If, as you said, turning radius is important to you, contact each of the manufacturers on your list and ascertain what the turning radius is for each motorhome. While you’re on the phone with the manufacturer’s representative, find out the location of the nearest dealer that carries the motorhomes you’re interested in. Once you’ve collected all of your information, take a few days to visit the dealerships and do a ride-and-drive evaluation of each coach. Find a route near the dealership that meets your needs and provides all of the different types of roadways that concern you, and follow that route. But don’t just drive the coach “” ask the salesperson or someone else to drive it for you also. While the other person is driving, carefully and safely switch positions inside the coach so you can listen to its noises and feel its road manners from wherever you or your passengers might ride.
While on this ride-and-drive, stop at a public scale and weigh the motorhome. Compare the actual weights to the motorhome’s gross vehicle weight rating (GVWR) and gross axle weight rating (GAWR).
This “road test” should provide you with all the answers you need. One more thing: I know you mentioned that you’re considering only 2000 and 2001 models, but you may be happier in a newer coach with all the recent innovations. In addition, Workhorse recently introduced its diesel-powered chassis, which should be on dealers’ lots by the time you read this. That’s one more choice to throw in the mix.
Stalling And Surging
Q: I have a 1990 Itasca motorhome with a Ford 460-cid engine. For the past six years, I have had a problem with the motorhome’s engine stalling and surging. This happens only when the engine is idling. Sometimes it just quits.
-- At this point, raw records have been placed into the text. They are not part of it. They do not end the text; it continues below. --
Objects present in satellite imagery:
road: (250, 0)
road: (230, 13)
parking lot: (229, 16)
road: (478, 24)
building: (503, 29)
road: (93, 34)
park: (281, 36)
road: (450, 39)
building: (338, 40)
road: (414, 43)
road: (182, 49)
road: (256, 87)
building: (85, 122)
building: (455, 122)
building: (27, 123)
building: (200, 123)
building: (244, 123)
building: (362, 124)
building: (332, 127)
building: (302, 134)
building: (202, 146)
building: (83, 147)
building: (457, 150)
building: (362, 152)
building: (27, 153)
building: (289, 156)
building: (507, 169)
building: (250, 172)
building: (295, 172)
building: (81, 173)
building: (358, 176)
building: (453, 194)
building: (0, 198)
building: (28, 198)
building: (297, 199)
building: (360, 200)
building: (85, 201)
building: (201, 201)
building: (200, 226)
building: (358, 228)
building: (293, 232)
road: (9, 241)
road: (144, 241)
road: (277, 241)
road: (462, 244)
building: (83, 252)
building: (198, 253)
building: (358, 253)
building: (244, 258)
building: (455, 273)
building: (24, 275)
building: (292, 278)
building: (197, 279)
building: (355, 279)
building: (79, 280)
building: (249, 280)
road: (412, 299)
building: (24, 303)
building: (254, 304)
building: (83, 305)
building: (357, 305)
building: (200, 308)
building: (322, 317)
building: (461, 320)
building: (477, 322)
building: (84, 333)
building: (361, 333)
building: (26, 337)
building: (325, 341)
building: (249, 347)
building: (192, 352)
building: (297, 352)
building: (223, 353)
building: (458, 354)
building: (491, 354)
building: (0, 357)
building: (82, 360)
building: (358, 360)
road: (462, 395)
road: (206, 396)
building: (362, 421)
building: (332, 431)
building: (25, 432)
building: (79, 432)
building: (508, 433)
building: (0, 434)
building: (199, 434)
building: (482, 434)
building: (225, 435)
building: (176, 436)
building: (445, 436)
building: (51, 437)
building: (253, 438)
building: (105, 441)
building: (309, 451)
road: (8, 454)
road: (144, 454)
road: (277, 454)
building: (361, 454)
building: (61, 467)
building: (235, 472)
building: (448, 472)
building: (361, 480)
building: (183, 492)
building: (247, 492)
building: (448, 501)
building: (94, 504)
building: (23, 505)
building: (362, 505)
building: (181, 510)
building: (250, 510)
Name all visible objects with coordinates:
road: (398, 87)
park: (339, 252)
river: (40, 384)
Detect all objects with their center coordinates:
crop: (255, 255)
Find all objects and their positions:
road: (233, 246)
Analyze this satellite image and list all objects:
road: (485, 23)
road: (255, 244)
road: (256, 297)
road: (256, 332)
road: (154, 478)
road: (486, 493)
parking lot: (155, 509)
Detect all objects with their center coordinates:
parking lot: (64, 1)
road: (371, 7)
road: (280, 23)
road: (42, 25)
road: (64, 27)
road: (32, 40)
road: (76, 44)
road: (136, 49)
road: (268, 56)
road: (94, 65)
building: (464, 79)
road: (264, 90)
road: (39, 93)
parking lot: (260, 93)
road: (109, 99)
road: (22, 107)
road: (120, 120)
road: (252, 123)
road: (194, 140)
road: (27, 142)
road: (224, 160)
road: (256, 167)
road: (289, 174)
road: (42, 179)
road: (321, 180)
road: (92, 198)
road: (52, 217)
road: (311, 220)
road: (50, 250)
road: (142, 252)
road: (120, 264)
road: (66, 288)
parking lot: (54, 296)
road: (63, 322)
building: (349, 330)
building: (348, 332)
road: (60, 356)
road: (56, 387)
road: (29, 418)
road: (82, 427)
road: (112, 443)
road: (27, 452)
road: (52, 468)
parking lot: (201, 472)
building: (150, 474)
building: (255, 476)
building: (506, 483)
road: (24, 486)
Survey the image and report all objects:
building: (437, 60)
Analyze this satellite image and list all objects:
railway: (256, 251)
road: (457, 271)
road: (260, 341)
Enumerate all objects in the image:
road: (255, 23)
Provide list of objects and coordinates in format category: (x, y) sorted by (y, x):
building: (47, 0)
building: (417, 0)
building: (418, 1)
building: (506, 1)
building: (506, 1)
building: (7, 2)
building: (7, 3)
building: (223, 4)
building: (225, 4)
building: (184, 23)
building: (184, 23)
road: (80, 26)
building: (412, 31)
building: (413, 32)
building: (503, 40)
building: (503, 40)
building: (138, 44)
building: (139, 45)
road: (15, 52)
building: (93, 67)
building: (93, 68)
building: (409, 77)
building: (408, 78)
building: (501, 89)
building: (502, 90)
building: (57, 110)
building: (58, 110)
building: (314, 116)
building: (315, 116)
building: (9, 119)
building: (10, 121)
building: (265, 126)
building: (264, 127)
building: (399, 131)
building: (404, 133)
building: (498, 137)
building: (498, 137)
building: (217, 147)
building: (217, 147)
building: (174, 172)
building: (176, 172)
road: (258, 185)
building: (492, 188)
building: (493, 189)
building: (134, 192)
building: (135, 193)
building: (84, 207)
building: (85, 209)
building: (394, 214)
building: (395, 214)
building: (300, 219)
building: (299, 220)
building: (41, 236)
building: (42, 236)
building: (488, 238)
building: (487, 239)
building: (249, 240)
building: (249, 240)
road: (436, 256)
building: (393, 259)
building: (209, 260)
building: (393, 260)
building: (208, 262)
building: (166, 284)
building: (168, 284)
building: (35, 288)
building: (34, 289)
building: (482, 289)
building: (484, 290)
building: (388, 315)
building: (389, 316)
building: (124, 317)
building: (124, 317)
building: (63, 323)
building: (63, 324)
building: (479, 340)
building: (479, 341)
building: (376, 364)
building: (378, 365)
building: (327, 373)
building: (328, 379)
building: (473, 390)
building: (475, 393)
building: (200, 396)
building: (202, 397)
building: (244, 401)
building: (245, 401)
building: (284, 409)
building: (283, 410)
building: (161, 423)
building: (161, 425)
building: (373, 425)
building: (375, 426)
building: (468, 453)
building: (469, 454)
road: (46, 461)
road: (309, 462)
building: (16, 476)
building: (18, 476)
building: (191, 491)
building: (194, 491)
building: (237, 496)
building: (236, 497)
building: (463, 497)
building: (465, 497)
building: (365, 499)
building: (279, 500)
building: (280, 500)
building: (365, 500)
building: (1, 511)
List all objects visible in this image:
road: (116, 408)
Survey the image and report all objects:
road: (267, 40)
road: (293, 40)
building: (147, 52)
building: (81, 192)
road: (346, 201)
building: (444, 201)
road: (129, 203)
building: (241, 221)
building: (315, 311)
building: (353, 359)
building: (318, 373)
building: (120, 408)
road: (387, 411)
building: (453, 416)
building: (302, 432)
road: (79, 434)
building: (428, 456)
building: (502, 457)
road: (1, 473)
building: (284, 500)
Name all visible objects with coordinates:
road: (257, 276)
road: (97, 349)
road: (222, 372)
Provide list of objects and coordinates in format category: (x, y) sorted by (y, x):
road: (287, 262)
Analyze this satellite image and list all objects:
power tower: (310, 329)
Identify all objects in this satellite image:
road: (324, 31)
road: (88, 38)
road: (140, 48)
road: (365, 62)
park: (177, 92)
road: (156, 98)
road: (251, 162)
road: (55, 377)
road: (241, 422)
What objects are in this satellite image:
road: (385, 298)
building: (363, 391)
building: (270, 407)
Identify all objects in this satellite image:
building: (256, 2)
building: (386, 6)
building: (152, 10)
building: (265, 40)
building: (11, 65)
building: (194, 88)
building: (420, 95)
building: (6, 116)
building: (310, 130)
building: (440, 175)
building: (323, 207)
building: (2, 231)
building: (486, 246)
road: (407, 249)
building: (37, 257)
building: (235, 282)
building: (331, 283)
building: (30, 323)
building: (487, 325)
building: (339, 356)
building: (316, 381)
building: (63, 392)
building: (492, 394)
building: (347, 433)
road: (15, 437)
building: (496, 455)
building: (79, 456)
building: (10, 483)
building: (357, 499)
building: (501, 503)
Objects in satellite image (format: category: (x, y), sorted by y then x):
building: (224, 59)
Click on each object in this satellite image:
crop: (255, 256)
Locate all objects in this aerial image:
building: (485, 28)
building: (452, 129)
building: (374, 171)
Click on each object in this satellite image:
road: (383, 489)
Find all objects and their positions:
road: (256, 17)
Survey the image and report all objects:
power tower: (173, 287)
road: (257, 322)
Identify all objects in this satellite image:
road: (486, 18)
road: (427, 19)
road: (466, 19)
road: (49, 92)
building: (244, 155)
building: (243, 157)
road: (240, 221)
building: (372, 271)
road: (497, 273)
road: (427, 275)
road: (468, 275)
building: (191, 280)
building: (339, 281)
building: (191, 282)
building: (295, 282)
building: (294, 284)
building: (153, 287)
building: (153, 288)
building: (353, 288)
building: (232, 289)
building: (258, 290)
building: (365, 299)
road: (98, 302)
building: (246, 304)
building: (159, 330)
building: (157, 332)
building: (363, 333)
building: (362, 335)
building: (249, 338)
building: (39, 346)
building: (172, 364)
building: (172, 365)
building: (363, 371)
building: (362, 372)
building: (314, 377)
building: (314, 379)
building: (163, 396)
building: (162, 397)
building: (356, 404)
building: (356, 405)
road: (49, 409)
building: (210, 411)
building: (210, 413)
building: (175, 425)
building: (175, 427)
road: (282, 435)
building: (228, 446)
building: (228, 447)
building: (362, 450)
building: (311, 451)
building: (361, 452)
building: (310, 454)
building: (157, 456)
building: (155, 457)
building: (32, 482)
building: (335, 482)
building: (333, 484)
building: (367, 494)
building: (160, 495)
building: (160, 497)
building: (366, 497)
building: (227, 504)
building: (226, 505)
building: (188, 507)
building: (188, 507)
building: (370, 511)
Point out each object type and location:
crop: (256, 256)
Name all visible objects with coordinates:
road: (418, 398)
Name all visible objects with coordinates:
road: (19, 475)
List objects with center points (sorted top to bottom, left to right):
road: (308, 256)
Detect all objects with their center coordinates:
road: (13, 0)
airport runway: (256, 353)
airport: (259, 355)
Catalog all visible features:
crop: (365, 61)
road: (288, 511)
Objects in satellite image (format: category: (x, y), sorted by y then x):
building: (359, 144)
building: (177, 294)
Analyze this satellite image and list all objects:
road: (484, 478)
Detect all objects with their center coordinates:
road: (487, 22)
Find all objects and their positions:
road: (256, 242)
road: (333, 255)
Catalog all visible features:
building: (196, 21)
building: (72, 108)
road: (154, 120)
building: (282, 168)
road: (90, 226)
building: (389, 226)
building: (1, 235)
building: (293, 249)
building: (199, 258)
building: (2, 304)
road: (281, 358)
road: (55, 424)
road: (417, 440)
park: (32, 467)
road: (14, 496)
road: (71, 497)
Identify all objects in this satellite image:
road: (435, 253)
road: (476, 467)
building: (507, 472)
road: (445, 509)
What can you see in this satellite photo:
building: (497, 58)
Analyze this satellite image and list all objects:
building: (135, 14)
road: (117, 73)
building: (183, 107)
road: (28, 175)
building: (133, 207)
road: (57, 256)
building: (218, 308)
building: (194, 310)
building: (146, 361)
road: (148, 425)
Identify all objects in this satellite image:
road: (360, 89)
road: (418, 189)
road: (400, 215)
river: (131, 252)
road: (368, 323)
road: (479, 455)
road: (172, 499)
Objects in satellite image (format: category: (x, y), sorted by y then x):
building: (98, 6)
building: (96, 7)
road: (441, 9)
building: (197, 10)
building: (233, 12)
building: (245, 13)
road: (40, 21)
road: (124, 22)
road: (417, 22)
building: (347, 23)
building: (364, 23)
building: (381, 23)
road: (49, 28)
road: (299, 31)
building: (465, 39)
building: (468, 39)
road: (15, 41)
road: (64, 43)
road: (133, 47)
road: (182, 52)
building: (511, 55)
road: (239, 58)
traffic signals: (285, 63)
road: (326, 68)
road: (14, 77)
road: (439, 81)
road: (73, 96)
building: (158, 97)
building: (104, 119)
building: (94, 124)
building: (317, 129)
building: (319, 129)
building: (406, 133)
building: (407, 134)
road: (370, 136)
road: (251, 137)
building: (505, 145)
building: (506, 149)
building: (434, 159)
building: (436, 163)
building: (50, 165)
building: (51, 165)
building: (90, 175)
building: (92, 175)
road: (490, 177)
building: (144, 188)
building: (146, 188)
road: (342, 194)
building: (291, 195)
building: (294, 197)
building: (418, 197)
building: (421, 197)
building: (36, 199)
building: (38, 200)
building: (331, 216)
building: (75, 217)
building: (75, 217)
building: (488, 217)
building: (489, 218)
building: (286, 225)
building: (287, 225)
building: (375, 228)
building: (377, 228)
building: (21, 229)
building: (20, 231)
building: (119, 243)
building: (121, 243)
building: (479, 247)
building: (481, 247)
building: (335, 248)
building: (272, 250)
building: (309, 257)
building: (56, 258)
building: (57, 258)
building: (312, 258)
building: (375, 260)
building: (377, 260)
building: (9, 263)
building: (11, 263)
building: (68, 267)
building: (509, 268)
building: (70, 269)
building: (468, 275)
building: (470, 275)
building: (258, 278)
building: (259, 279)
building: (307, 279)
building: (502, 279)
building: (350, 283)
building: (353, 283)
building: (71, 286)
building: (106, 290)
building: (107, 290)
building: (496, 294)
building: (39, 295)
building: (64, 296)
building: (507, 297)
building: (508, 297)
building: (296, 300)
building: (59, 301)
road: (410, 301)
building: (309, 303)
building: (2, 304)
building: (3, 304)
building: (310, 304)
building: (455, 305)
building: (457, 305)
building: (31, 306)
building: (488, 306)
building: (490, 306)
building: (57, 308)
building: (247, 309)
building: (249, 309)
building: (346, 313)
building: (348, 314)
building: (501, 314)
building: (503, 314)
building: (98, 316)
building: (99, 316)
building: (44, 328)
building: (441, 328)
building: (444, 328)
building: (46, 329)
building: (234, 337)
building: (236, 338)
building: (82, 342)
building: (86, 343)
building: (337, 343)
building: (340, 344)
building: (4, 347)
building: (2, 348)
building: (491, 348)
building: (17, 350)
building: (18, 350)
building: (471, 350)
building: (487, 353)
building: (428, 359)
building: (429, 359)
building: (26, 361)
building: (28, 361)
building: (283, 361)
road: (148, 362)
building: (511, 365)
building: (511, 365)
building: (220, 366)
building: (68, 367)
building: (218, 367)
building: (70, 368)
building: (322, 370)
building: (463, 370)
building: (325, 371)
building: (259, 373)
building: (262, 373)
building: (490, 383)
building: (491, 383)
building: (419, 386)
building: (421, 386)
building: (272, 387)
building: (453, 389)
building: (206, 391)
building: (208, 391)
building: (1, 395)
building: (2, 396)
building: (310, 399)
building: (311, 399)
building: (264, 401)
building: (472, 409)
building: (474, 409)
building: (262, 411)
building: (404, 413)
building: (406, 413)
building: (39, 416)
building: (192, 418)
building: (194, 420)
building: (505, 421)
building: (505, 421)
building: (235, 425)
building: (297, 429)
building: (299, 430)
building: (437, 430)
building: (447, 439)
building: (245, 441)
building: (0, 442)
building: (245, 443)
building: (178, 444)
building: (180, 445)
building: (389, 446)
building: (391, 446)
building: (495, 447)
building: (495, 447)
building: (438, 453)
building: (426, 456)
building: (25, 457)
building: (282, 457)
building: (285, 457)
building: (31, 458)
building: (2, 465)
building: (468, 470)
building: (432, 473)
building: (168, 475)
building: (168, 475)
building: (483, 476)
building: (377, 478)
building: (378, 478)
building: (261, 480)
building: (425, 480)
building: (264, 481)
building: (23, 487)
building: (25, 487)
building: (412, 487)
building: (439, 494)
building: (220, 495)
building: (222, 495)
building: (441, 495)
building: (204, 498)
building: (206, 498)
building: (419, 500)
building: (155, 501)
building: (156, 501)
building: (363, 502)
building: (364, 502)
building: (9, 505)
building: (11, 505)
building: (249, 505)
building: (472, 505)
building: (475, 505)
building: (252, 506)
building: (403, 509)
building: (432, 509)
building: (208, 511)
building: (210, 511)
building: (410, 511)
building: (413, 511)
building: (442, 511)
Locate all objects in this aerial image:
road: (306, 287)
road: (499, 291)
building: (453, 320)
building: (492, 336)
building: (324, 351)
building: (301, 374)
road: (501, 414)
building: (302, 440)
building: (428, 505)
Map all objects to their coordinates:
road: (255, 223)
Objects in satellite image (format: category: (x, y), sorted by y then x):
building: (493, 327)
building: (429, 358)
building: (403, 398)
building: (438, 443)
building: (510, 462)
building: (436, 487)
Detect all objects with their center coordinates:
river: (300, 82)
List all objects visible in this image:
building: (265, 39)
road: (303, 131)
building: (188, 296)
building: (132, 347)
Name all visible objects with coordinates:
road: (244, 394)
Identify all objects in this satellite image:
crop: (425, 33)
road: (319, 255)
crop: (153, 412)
I have spent approximately $2,000 trying to find the problem, but no one can figure it out.
There is nothing to indicate when the engine is going to stall; it just stops running. This does not happen all of the time. It may do it one day, and then not do it for a week or more. When I restart it, it will shut down again. The only way I can get it to keep running is to use the gas pedal and pump it. When I do this, it begins to surge. If I keep this up, it will eventually smooth out and run okay. It does not shut down when it is going faster than idle.
I am at a loss as to what could be causing this problem, and no one can solve it. Maybe you have heard or experienced a similar problem and could help.
Rick Schramm, F114183
Canyon Lake, California
A: You mentioned that you’ve spent $2,000 trying to eliminate the problem, but you didn’t elaborate on what was done to your engine. However, I think the first two things you should do, if you haven’t already done them, is to replace any fuel line filters and replace the fuel pump. If you’ve taken the motorhome to a service center, make sure the technicians have run a computer check for its history. Another option is to have a recorder connected to the computer port that will store all of the engine data while you drive. Hope that the problem occurs while the device is recording.
Q: I am trying to locate a source of information that will provide me with the wattage output of 12-volt DC light bulbs. Currently, our motorhome has some very bright 12-volt DC lights, and I would like to have more control over the lighting.
John Spear, F315611
A: The specifications on automotive DC bulbs and lamps can be found on the back pages of automotive lamp application catalogs in auto parts stores, as well as in auto-electric establishments.
I am very familiar with the situation of the RV lamp lens or shade being damaged by the heat generated by using an incorrect bulb. If this is the case, and it happens while on shore power, the DC voltage from the converter may be too high.